Immune checkpoint inhibitors are standard of care in recurrent/metastatic SCCHN. We evaluated concurrent radioimmunotherapy (RIT) with Nivo and Ipi in the definitive setting for patients with high-risk LA SCCHN.

Methods

Pts with newly diagnosed, AJCC 7th edition stage IVA-IVB SCCHN of the oropharynx (OP; OP HPV+ were T4, N2c or N3), hypopharynx, and larynx that were eligible for chemotherapy received Nivo (3 mg/kg Q2 weeks x 17) and Ipi (1 mg/kg Q6 weeks x 6) starting 2 weeks prior to IMRT (2 Gy/fraction/day to a total of 70 Gy). The primary endpoint was safety of RIT. Secondary endpoints included progression-free survival (PFS) and overall survival (OS). Exploratory endpoints included the association of baseline PD-L1 expression as well as on-treatment changes in immune bias with treatment outcomes.

Results

24 pts (16 OP of whom 14 HPV+) were enrolled and followed for a median of 36.1 months. At data cutoff, 7 PFS events were noted, including 5 distant recurrences, 1 regional recurrence and 1 death without evidence of disease progression. The 3-year PFS and OS rates were 74% (95% CI, 58%-94%) and 96% (95% CI, 88%-100%), respectively. PD-L1 CPS did not correlate with death or disease progression. Among peripheral blood cytokines, increased MCSF levels were associated with prolonged PFS at several timepoints (baseline [p=0.038], post-induction [p=0.031], and at the end of RT [p=0.023]); interval increase in IFNg inducing factor (IL18) within the induction phase was also associated with prolonged PFS (p=0.031), as were post-induction IFNg levels (p=0.041). 5 pts developed in-field ulcerations during consolidation immunotherapy (median time to detection was 3 months post RT completion). PD-L1 CPS did not correlate with ulceration. Interestingly, interval increase in IL9, IL4, IL12, and IL17a during concurrent RIT appeared to protect from in-field ulcerations.

Conclusions

Definitive RIT has sufficient clinical activity to support further development. Cytokine profiles appear able to predict treatment failure, as well as in-field ulcerations early during treatment.

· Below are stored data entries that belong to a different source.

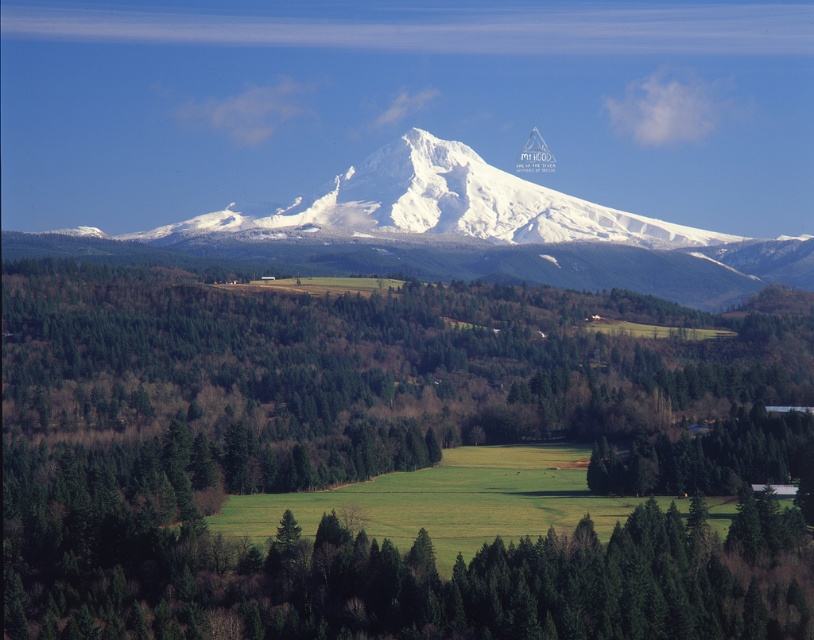
Can you confirm if green matte tree at center is wider than white snow-covered mountain at center?

No.

Does green matte tree at center have a smaller size compared to white snow-covered mountain at center?

Incorrect, green matte tree at center is not smaller in size than white snow-covered mountain at center.

Between point (464, 608) and point (82, 227), which one is positioned behind?

Point (82, 227)

Locate an element on the screen. This screenshot has height=640, width=814. green matte tree at center is located at coordinates (374, 460).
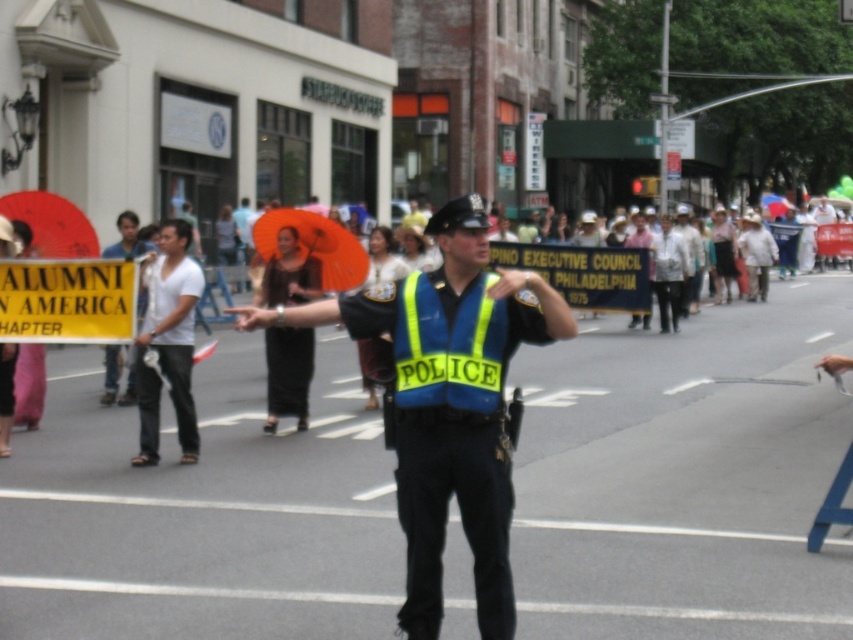
You are a pedestrian trying to cross the street and see the yellow reflective fabric police vest at center and the white cotton shirt at left. Which object is taller from your viewpoint?

The yellow reflective fabric police vest at center is much taller than the white cotton shirt at left.

You are a pedestrian trying to follow the police officer who is pointing towards the left side of the frame. The officer is wearing a blue reflective vest at center and a white cotton shirt at left. Which clothing item should you focus on to determine the direction the officer is facing?

The blue reflective vest at center is located above the white cotton shirt at left, so the officer is facing towards the left side as the vest is positioned higher up relative to the shirt, indicating the direction they are pointing.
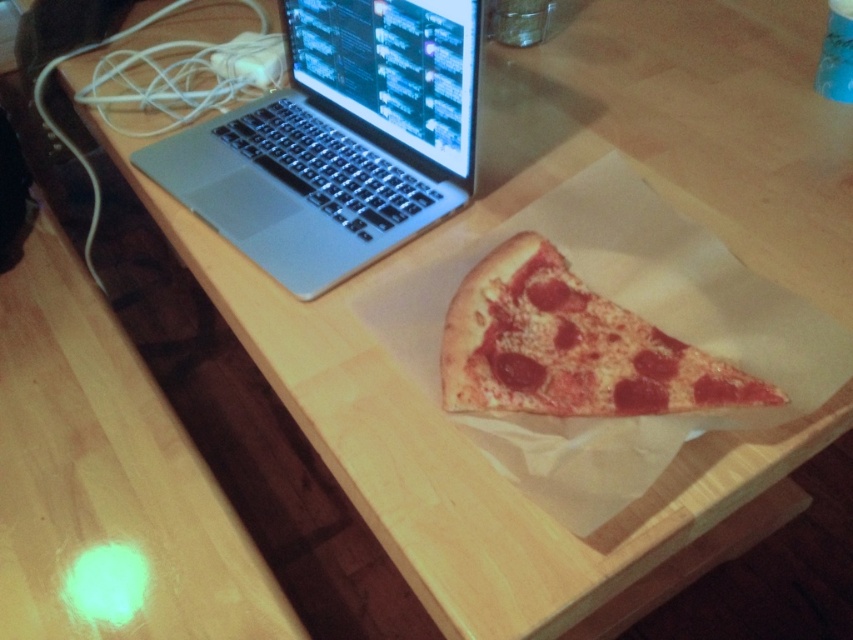
Question: From the image, what is the correct spatial relationship of silver metallic laptop at upper left in relation to cheesy pepperoni pizza at center?

Choices:
 (A) left
 (B) right

Answer: (A)

Question: Does silver metallic laptop at upper left have a smaller size compared to cheesy pepperoni pizza at center?

Choices:
 (A) no
 (B) yes

Answer: (A)

Question: Which point is closer to the camera?

Choices:
 (A) (529, 284)
 (B) (303, 184)

Answer: (A)

Question: Which object is farther from the camera taking this photo?

Choices:
 (A) cheesy pepperoni pizza at center
 (B) silver metallic laptop at upper left

Answer: (B)

Question: Is silver metallic laptop at upper left to the left of cheesy pepperoni pizza at center from the viewer's perspective?

Choices:
 (A) no
 (B) yes

Answer: (B)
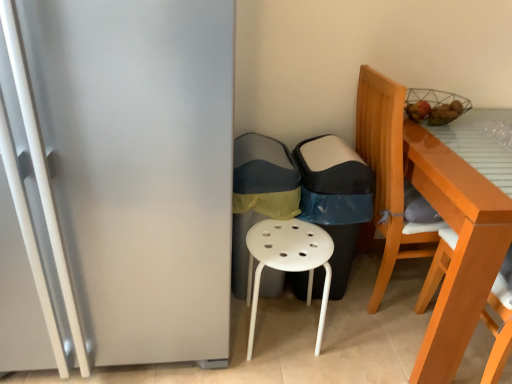
Where is `light brown wooden chair at right, the 1th chair in the right-to-left sequence`? This screenshot has height=384, width=512. light brown wooden chair at right, the 1th chair in the right-to-left sequence is located at coordinates (498, 329).

How much space does gray fabric trash can at center, positioned as the first garbage in left-to-right order, occupy vertically?

The height of gray fabric trash can at center, positioned as the first garbage in left-to-right order, is 27.46 inches.

How much space does gray fabric trash can at center, positioned as the first garbage in left-to-right order, occupy horizontally?

It is 15.49 inches.

You are a GUI agent. You are given a task and a screenshot of the screen. Output one action in this format:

Clinical trial identification

NCT03162731.

Editorial acknowledgement

Legal entity responsible for the study

Thomas Jefferson University.

Funding

Bristol Myers Squibb.

Disclosure

J.M. Johnson: Financial Interests, Personal, Other, Consulting for Molecular Tumor Boards: Foundation Medicine. All other authors have declared no conflicts of interest.